At first glance it seems incongruous: an outgoing President, grandstanding for posterity, first locking development out of one third of the national forest area of the US then declining to permanently declare an arctic wildlife refuge off limits.
On Jan. 5, US President Bill Clinton approved a Forest Service proposal to block road construction on 58.5 million acres in 39 states. On Jan. 10, he decided not to make the Arctic National Wildlife Refuge in Alaska a national monument.
Clinton insisted that the forest lock-up wouldn't hurt energy supplies. Activity can continue on existing oil, gas, and mineral leases and after leases expire, he said, if they are reissued or renewed immediately.
It's an empty promise. A longstanding problem for federal leaseholders is a gauntlet of permitting difficulties and stipulations that limit activity on current leases. The new inability to expand leaseholdings will hurt play development and further discourage operators from pressing old fights on those issues.
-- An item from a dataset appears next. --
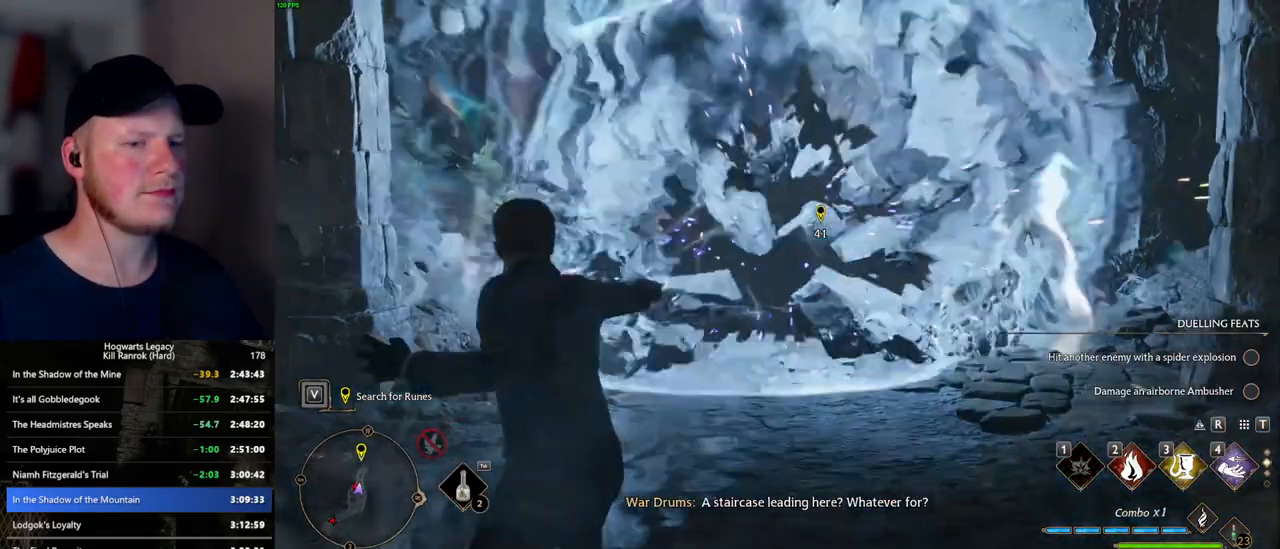
{"keys": ["space", "w"], "mouse": [], "events": [[34, "mouse_wheel", "down"], [84, "mouse_wheel", "up"], [267, "space", "down"]]}
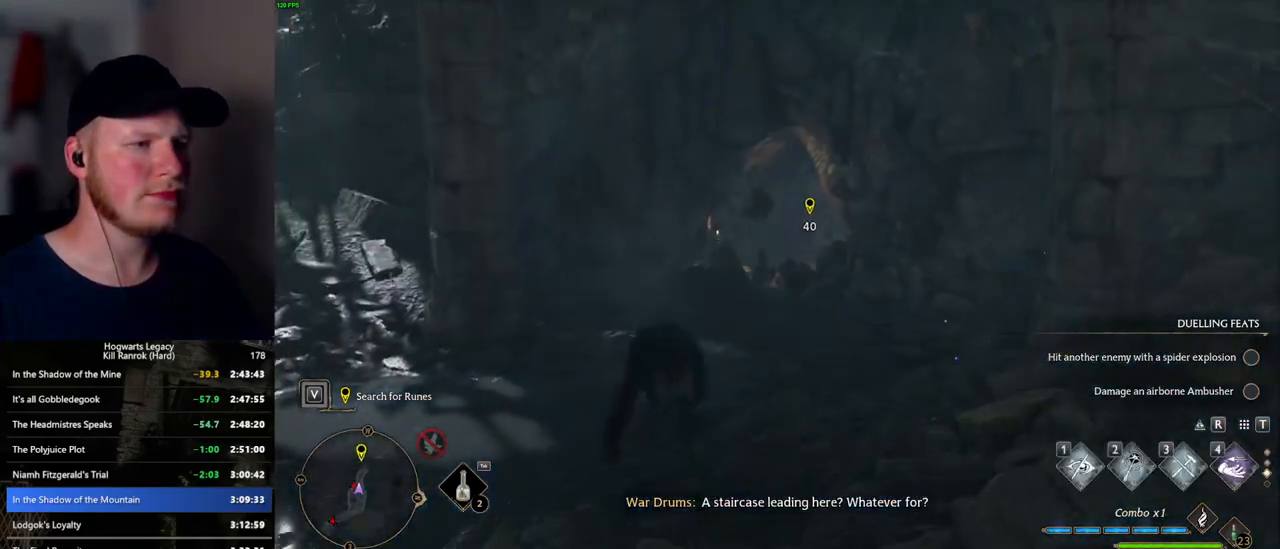
{"keys": ["w"], "mouse": [], "events": [[434, "space", "up"]]}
To have locked away ANWR, in particular the promising Coastal Plain, behind the monument pretense would have been vintage Clinton. Environmentalists, for many of whom ANWR represents a drop-dead cause, would have loved it. And Clinton would have loved it that they loved him so much.
So why didn't he do it?
As the decision on national forests showed, it wasn't because he suddenly came to his senses on matters affecting US energy supply.
White House spokesman Jake Siewert revealed the motive.
The Alaskan National Lands Act, he explained, already requires congressional approval of ANWR leasing. Such congressional protection, he said, "is higher than that conferred to monuments."
Exactly where in law this hierarchy of protections resides is anyone's guess. And to an administration hitherto oblivious to constitutional balances of jurisdiction, it is irrelevant anyway.
Clinton is using ANWR as a political landmine for his successor.
President-elect George W. Bush made support for oil and gas leasing on the ANWR Coastal Plain an element of his campaign's energy platform. It's the proper position, of course.
And now Clinton, the cunning rascal, has dared him to act on it.
Bush won't. Nor should he.
The choice to open ANWR for oil and gas leasing, as Clinton has so deftly made clear, belongs to Congress. If Bush wants leasing, he'll have to get it from Congress.
And he can't do it. Congress is bitterly and closely divided. Few lawmakers outside of the Alaskan delegation want ANWR leasing enough to endure the nasty political fight that the needed legislation would arouse. Few lawmakers want to alienate environmentalists.
Bush surely sees that. Until there's a surge of public pressure on behalf of ANWR leasing, the odds are strongly against him on this issue at this time.
Leasing the ANWR Coastal Plain would make good energy and economic sense. But forcing the issue upon Congress now would be disastrous for Bush and his party.
And that's why Clinton left it behind for Bush to handle.